Before We Throw All The Rest In A Hole!
WVU: We Will Gladly Assist.
WILDLY DIFFERENT SITE APPRAISALS
Value of the high traffic 7 acre intersection site for the green school?
Appraiser hired by Monongalia County Schools: $70,000/acre = $490,000.
Appraiser for WVU: $325,000/acre = $2,275,000.
A difference of 78 percent or: $1,785,000.
Price Monogalia County Schools taxpayers will pay?: $2,275,000.
PLUS: an estimated $650,000 for mine mitigation.
And much more if the whole thing in the future subsides regardless.
[UPDATE: Instead of 7 acres, Mon Schools purchased about 11 and a half acres at the top rate noted above and reportedly incurred an additional $400,000 mine mitigation expense under part of the additional acreage, in addition to the $600,000 amount noted above. In other words, the Eastwood Mileground site purchase and mine mitigation alone cost about $4.7 million – as far as is known. A few years ago, neighboring Taylor County built a 300 student capacity elementary school for $6.6 million. The 450 student capacity Eastwood Elementary project is on track to cost more than $20 million, due in large part to the scandalously costly nature of the site chosen by Mon BOE. ]
Triad Engineering estimates that “over 70 percent of the coal has been removed beneath” the usable land of the school site.

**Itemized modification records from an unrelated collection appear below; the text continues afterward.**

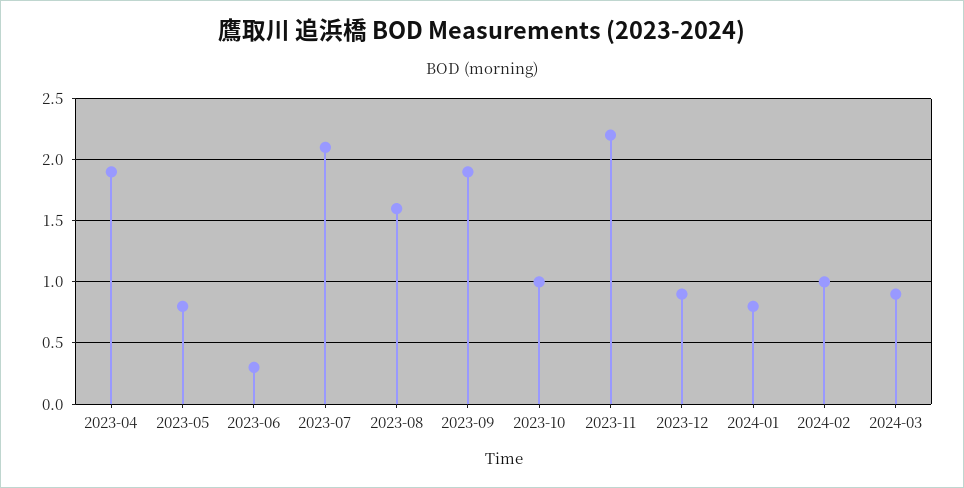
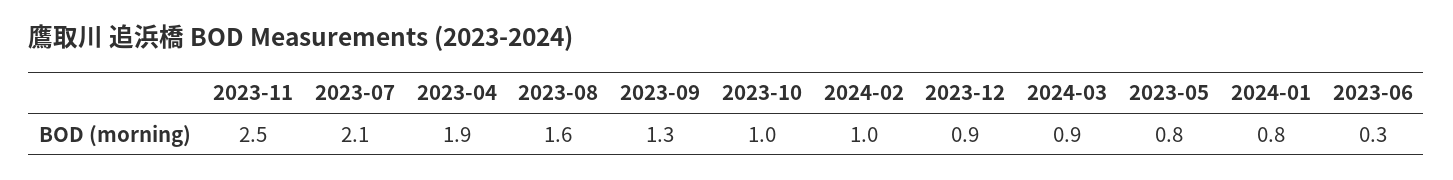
  {
    "2023-04": 1.9,
    "2023-05": 0.8,
    "2023-06": 0.3,
    "2023-07": 2.1,
    "2023-08": 1.6,
-   "2023-09": 1.9,
+   "2023-09": 1.3,
    "2023-10": 1,
-   "2023-11": 2.2,
+   "2023-11": 2.5,
    "2023-12": 0.9,
    "2024-01": 0.8,
    "2024-02": 1,
    "2024-03": 0.9
  }

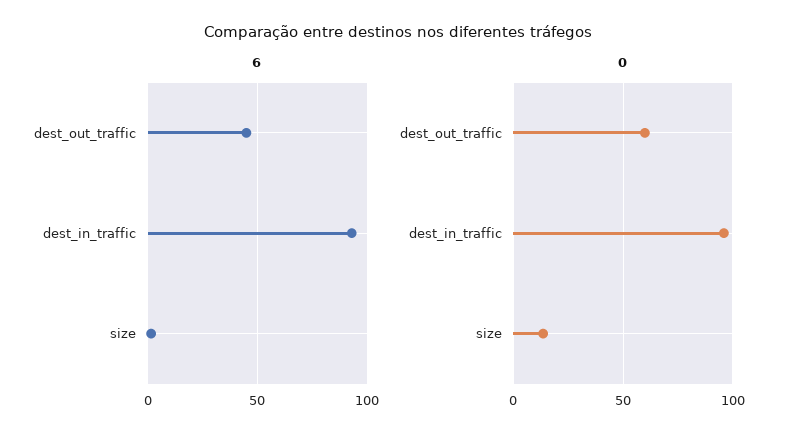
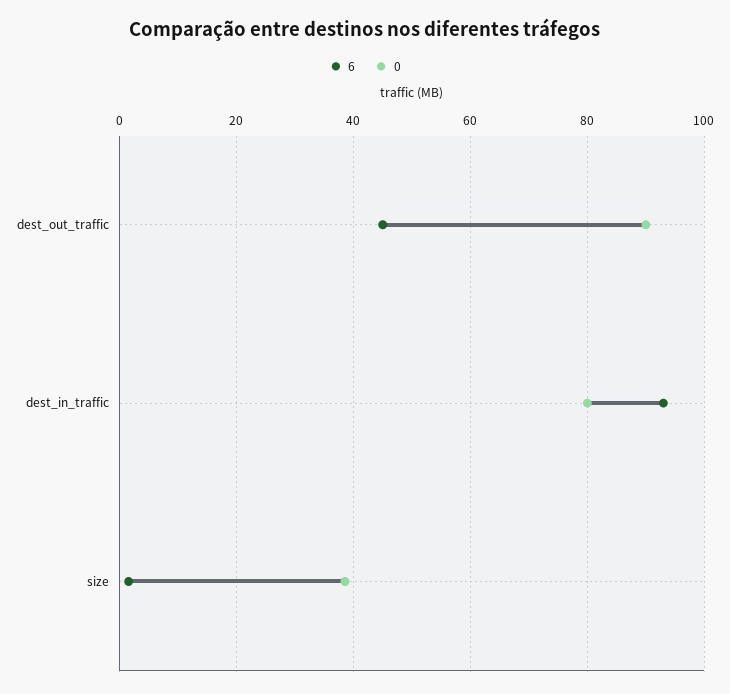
  {
    "6": {
      "dest_out_traffic": 46,
      "dest_in_traffic": 94,
      "size": 2
    },
    "0": {
-     "dest_out_traffic": 60,
+     "dest_out_traffic": 90,
-     "dest_in_traffic": 95,
+     "dest_in_traffic": 80,
-     "size": 15
+     "size": 38
    }
  }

Triad found a 6 foot 6 inch tall mine void about 50 feet below ground via one bore drilling and by way of another hit a remaining coal pillar about 48 feet below ground.
Thus Triad’s work tells us that about 50 feet below more than 70 percent of the school grounds is a void nearly seven feet deep.
What does $650,000 worth of mine mitigation buy?:
“grouting the existing mine void…will substantially reduce the potential for future subsidence movements…” [which] “…should they occur at this location, will be created by the abrupt, catastrophic cracking and failure of the overlying sandstone. … Such a failure in close proximity to any proposed structure would cause sudden, severe damages…”
$650,000 buys less chance of ground collapse. Under the school building, that is. The rest of the schoolgrounds – parking lots, playgrounds – will not be grouted and are free to subside as nature decrees:
“It’s probable that the weight of the overburden [ground] is gradually crushing the remaining coal pillars, which could lead to some trough subsidence…”
Or, well, not quite nature alone:
“The introduction of the heavy equipment necessary for site grading will likely precipitate cracking in the sandstone overlying the mine voids and increase the likelihood of a subsidence event in the future…”
But when you’ve got money to burn like Monongalia County Schools, what’s a few more bucks down the old mine hole?
Your money. Your children. You like it?
Oh, and, what the mines don’t get, the traffic will. 24/7.